Quatorze villas Art nouveau, plusieurs terrains de sport et une clôture rose. Le curieux campus de l'Institut auf dem Rosenberg se cache dans les hauteurs du quartier du même nom à Saint-Gall. De la plus ancienne salle de sport scolaire au parc d'innovation ultramoderne, en passant par un café aux allures de pub où quatre élèves sont en train de profiter de leur pause autour d'un baby-foot, l'institution a de quoi surprendre. L'un des étudiants vient du Mexique, les autres de Genève, d'Allemagne et du Kosovo. «Nous nous plaisons beaucoup ici, surtout parce que les classes sont petites. Le seul problème c'est que les règles sont malheureusement beaucoup trop strictes.»

Le café de l'internat d'élite fait penser à un pub britannique.

L'institut a été désigné en novembre comme la «meilleure école privée du monde». 230 enfants et adolescents âgés de 6 à 19 ans et de plus de 50 nationalités différentes y étudient. Une année scolaire coûte 176'000 dollars – plus que nulle part ailleurs. Mais jusqu'à présent, les Suisses n'ont pas une idée très précise de ce qui se passe derrière les murs de l'internat. La presse est activement évitée par la direction en raison des gros titres négatifs qui ont apparu par le passé sur les «enfants d'oligarques roulant en Rolls-Royce».

# Consigne:
Prolongez l'article ci-dessus sur l'Institut auf dem Rosenberg en reprenant juste après sa dernière phrase.

# Données brutes:
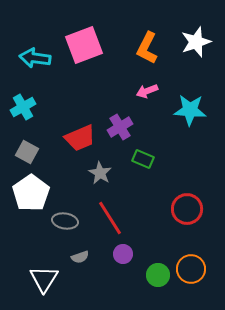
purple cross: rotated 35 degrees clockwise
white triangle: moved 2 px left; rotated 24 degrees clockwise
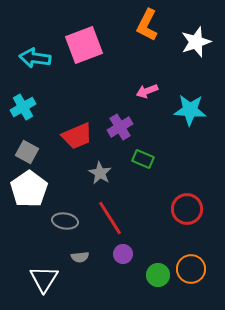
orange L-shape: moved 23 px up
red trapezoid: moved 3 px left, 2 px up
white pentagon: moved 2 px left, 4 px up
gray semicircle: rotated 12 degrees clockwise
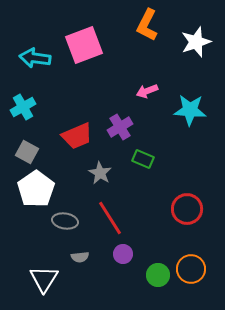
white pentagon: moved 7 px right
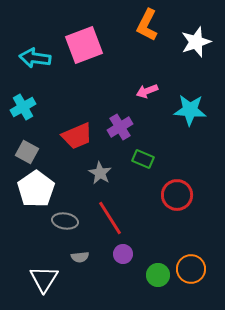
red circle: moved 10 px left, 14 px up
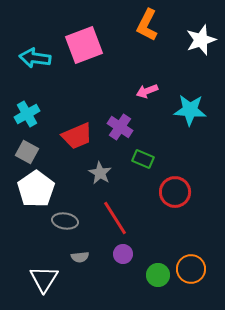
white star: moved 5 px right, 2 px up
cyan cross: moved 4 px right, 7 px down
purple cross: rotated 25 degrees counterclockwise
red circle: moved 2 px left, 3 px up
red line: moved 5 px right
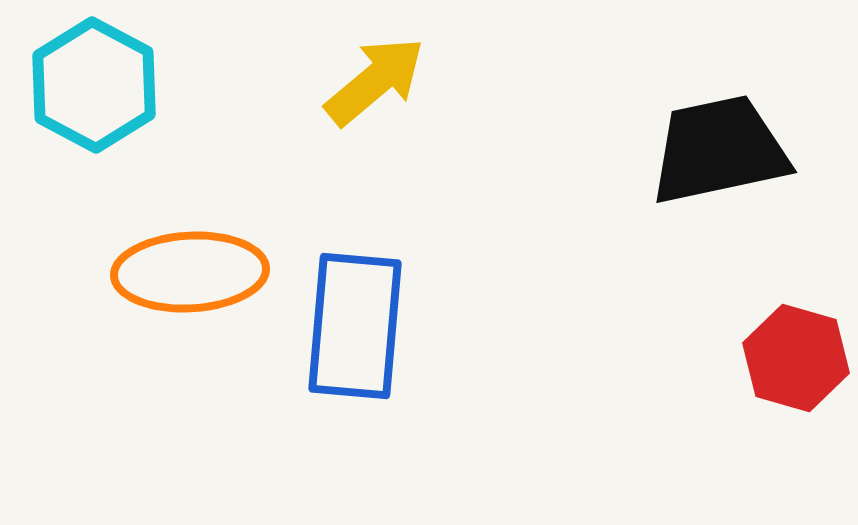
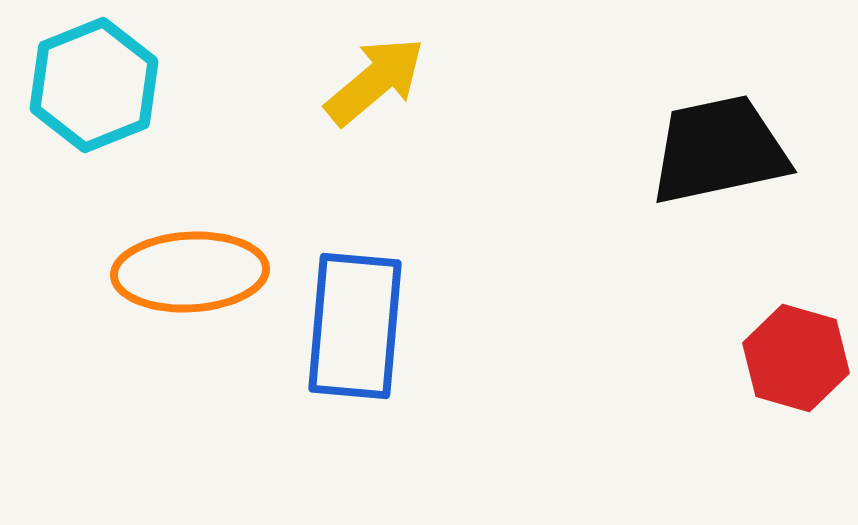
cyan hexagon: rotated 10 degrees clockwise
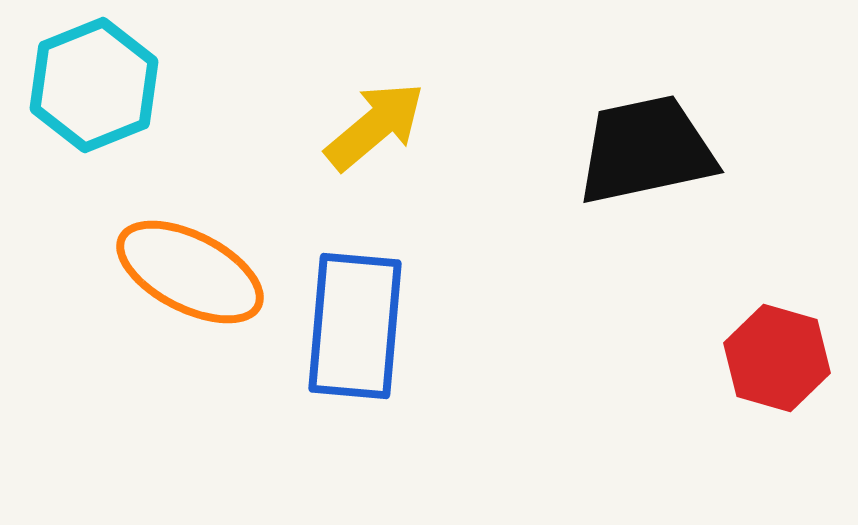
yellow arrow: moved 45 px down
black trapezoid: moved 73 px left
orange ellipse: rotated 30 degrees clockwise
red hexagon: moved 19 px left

* * *

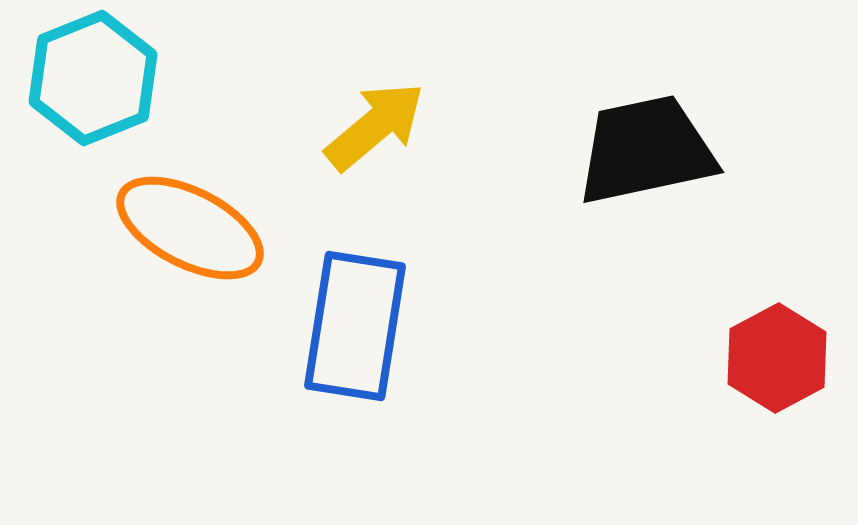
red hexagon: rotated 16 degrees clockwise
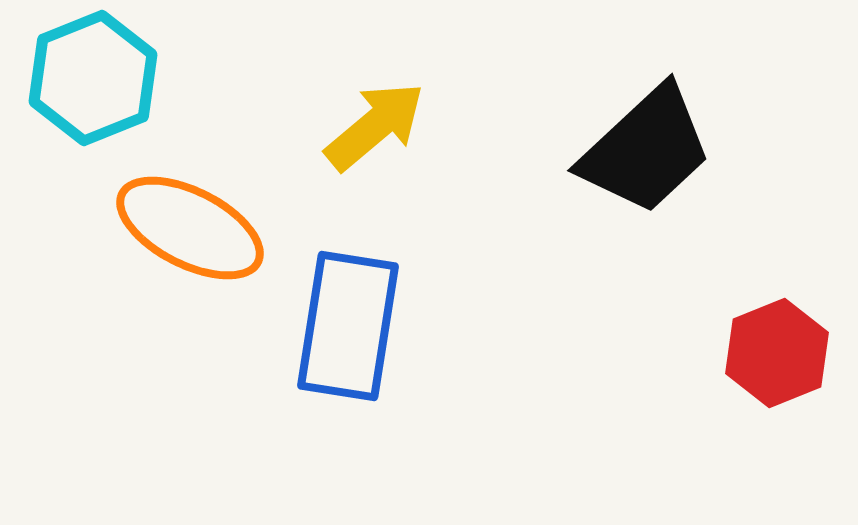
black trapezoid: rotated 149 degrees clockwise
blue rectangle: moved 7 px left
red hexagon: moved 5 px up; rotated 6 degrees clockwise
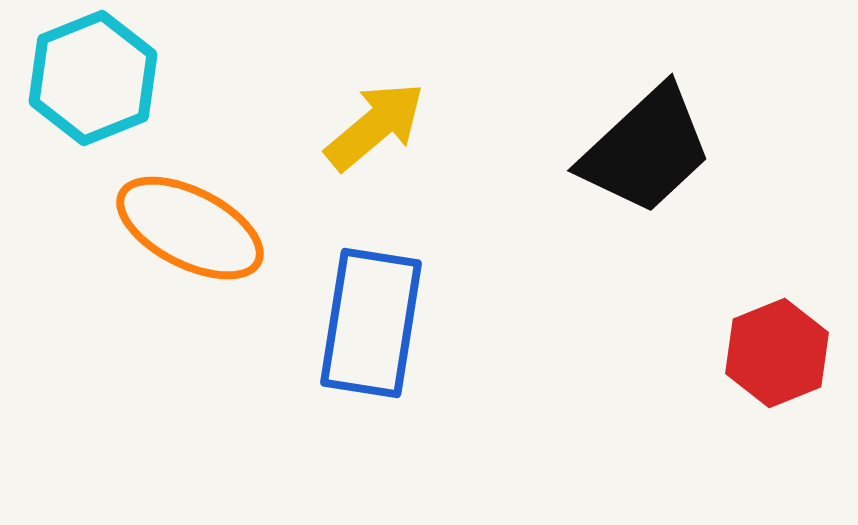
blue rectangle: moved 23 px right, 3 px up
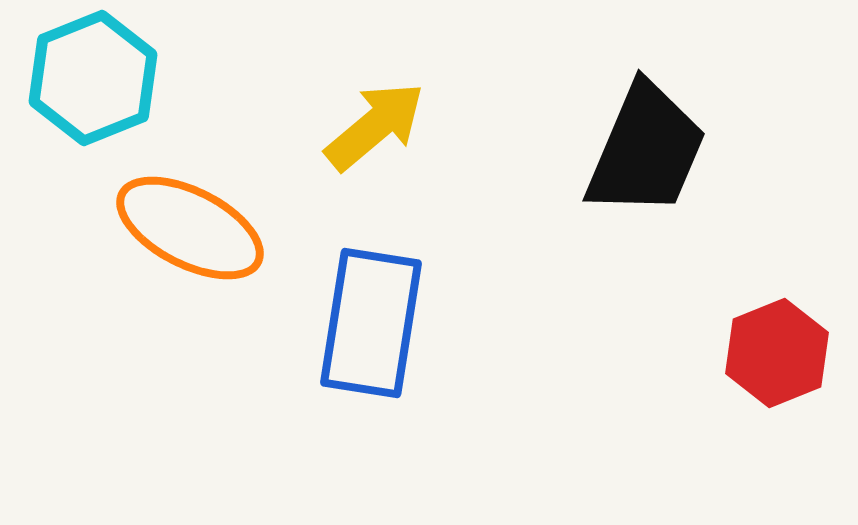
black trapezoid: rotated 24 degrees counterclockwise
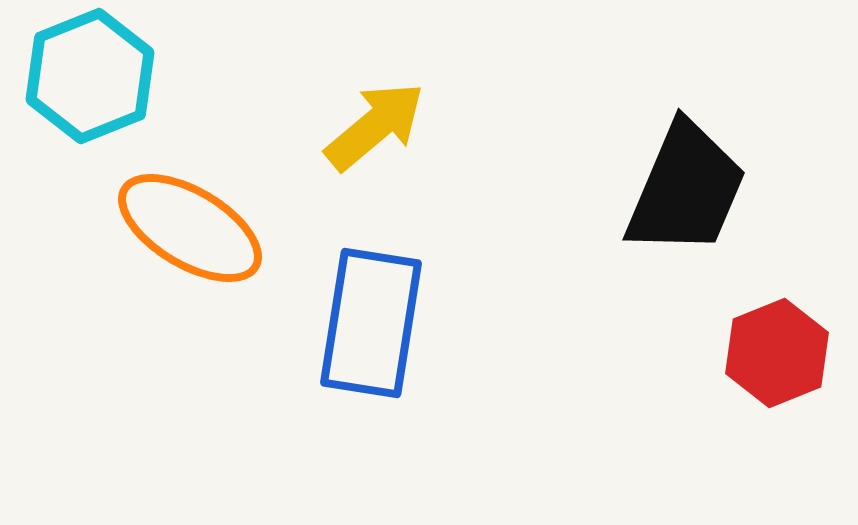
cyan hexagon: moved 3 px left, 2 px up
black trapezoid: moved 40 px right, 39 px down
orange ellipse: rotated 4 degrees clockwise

# Réponse à l'exercice:
Mais le Rosenberg se refait une réputation. Blick a pu passer les portes de l'internat qui, selon ses propres dires, «forme l'élite de demain avec des méthodes d'éducation innovantes».

«La Suisse se repose sur ses lauriers depuis des années»

«Nous avons beaucoup à dire sur le thème de la formation en Suisse», déclare d'emblée Bernhard Gademann, président de l'institut. Cet homme de 45 ans fait partie de la quatrième génération à la tête de cette école privée fondée en 1889. «Oui, le système éducatif suisse dans son ensemble est très respecté dans le monde entier, nous en bénéficions aussi. Mais la Suisse se repose sur ses lauriers depuis des années.»

Dans son entretien avec Blick, il critique les autorités et les écoles publiques. Il reconnait qu'il y a beaucoup d'enseignants et de directeurs d'école motivés qui aspirent à une évolution. «Mais il manque le courage social d'oser ces changements». Les exigences ne sont pas assez élevées et les choses bougent trop lentement.

Le président de l'école, Bernhard Gademann, dirige l'Institut auf dem Rosenberg.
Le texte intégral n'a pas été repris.